Initially, though, a troubled childhood turned adolescence turned adulthood instead seems to the be main reason that she books therapy sessions with Dr. Sanada (Yugo Saso).  These begin as a winding soliloquy about her disturbing  life history to her passive psychiatrist; in fact, he is so silent that it almost appears that she is talking to a mirror at first.  But her words clearly hit a nerve in Sanada, who merely listens but doesn’t give advice.  The picture then alternates between confessional and Sanada’s awkward family life with his daughter and wife, a fellow doctor in the same office (Ayako Fujitani).

Azusa’s sessions with Sanada abruptly stop when she tells him he is not cut out for his chosen line of work.  Several years later, a court asks him to evaluate her once again, this time because she has been accused of a crime.  The doctor seems to have gained more confidence in his speech since Azusa’s last visit, but now he has a new motive: instead of listening, he must guide her towards the truth to help the police.  Is it the truth as told verbatim, or a truth covered by delusion?

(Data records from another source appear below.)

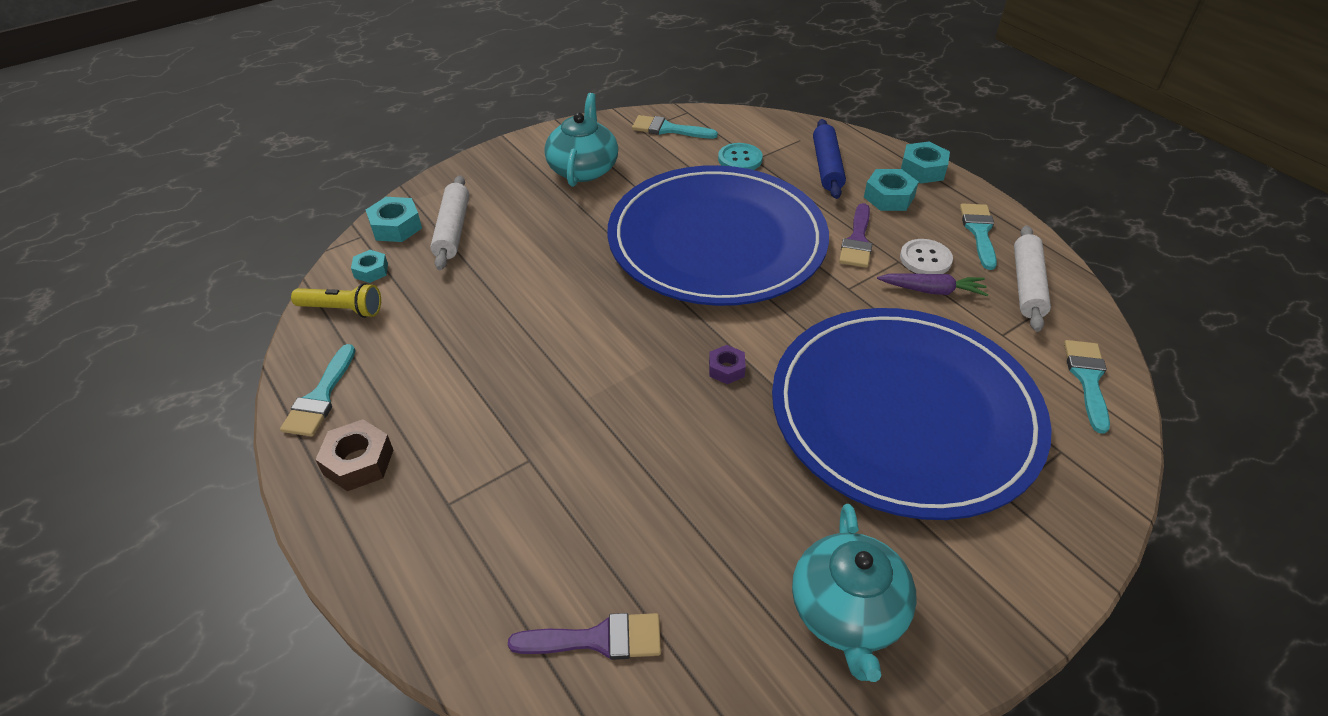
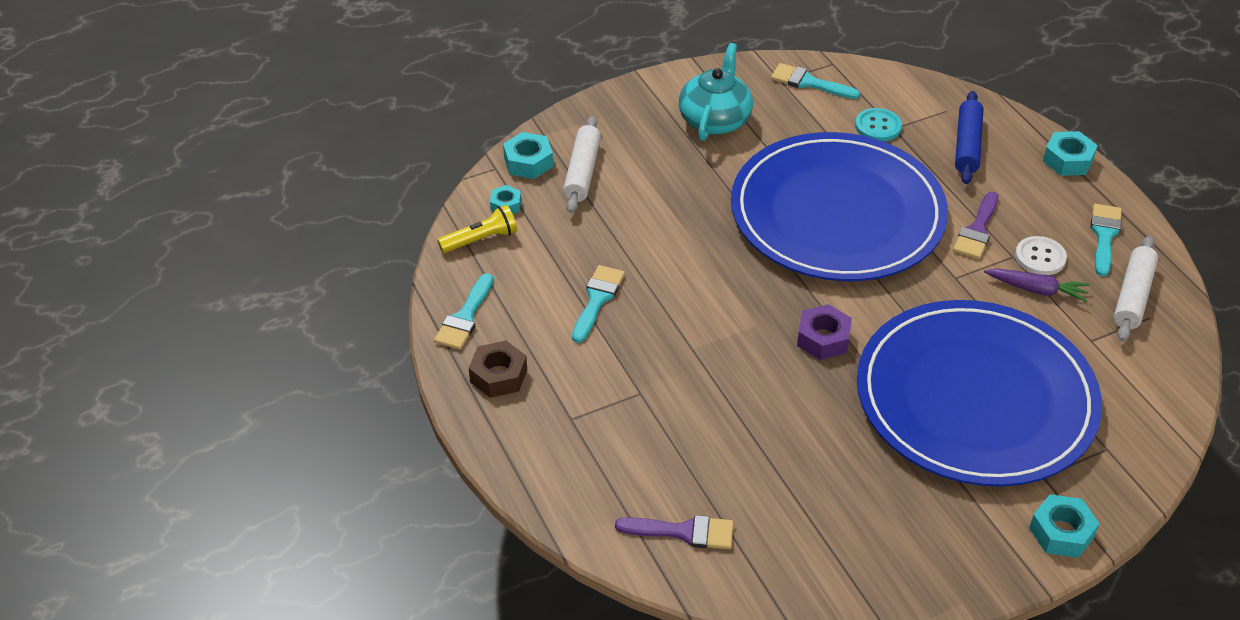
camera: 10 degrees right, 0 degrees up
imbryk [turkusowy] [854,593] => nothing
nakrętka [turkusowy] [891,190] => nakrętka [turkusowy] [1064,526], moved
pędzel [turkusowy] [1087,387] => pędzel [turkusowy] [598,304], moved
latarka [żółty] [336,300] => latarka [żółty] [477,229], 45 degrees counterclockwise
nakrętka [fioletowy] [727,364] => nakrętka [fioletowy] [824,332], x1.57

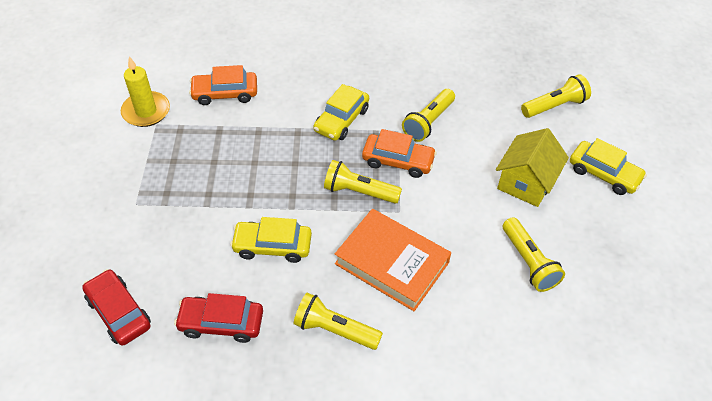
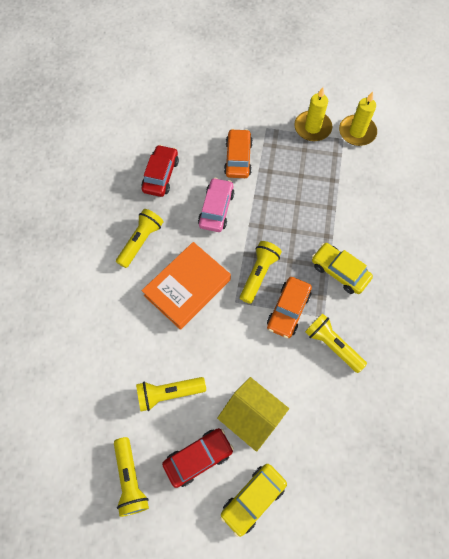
camera: 100 degrees right, 15 degrees up
nothing => świeca [żółty] [313,114]
samochód [czerwony] [116,307] => samochód [czerwony] [198,458], moved
samochód [pomarańczowy] [223,85] => samochód [pomarańczowy] [238,153], moved
latarka [żółty] [556,96] => latarka [żółty] [131,477], moved
samochód [żółty] [271,240] => samochód [różowy] [216,205]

Some may find the relationship between doctor and patient in “Hee” a bit frustrating.  After all, Azusa tells everything, and while Sanada silently reacts, one cannot sense how her words – detailing everything from arson to assault to her spiral into prostitution – truly affect him.  However, in a way, the viewer too plays the psychiatrist like Sanada does.  Azusa herself knows that she isn’t going to therapy appointments with Sanada to get to know him at all, and has willingly put herself in a one-sided conversation.  “I use you like a wall to bounce things off of,” Azusa realizes out loud to the doctor.

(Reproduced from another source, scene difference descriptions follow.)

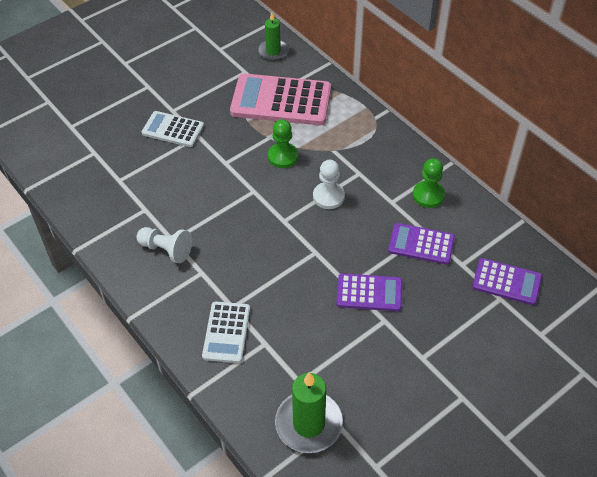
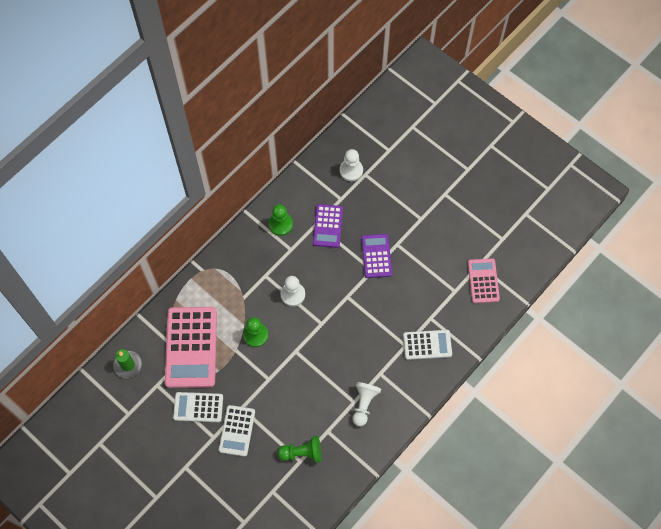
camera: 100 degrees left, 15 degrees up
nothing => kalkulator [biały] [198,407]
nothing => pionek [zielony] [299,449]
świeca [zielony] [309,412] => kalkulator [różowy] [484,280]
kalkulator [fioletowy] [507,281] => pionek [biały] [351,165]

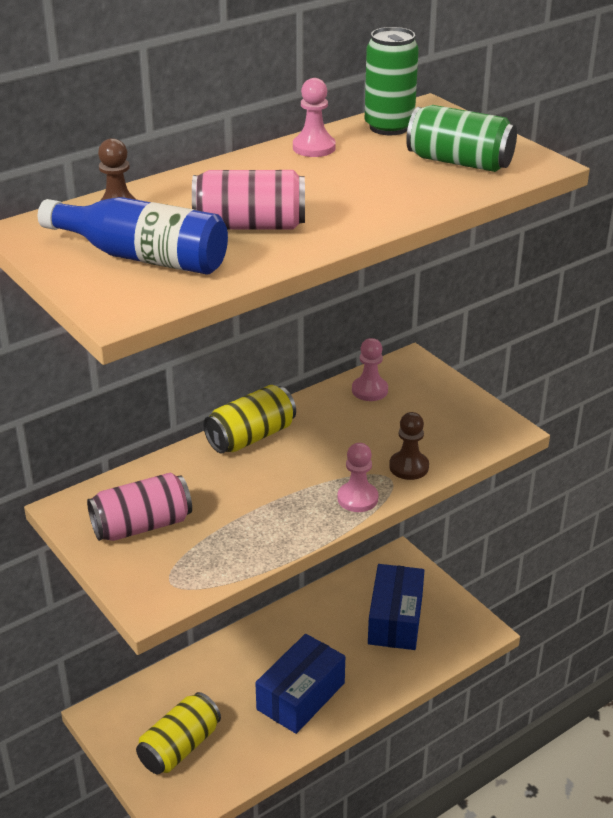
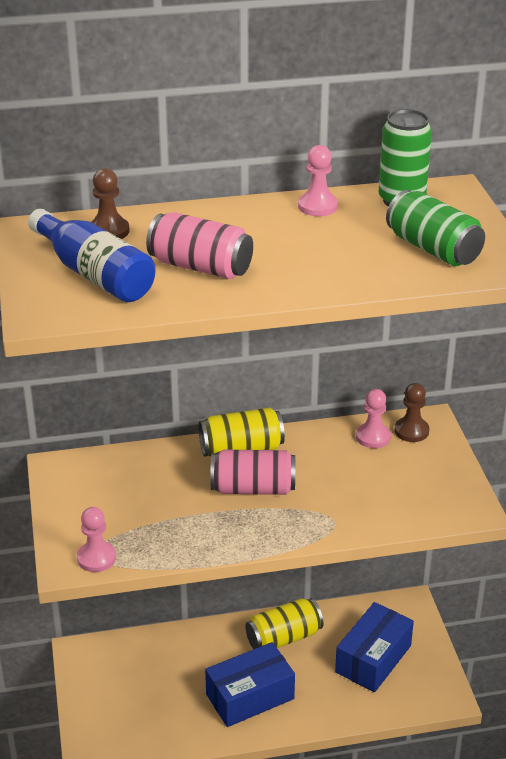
camera: 25 degrees right, 0 degrees up
puszka [różowy] [139,506] => puszka [różowy] [252,472], moved
puszka [żółty] [178,733] => puszka [żółty] [284,623], moved
pionek [różowy] [358,477] => pionek [różowy] [96,539], moved
pionek [brązowy] [409,446] => pionek [brązowy] [412,412], moved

As such, the majority of the film can be considered a one-woman monologue that zigzags among justification, truth, horror and denial. With the majority of the plot development etched in words and expressions, what astonishes is that Momoi the new director is also the veteran actress who plays Azusa. In this American-Japanese indie, Momoi’s performance alone verbally teeters between self-assuredness and madness, making “Hee” well worth the watch.

Making its Asian premiere, “Hee” screens at the Hong Kong International Film Festival on Mar. 31 at 7:30 p.m., and Apr. 2 at 12 p.m.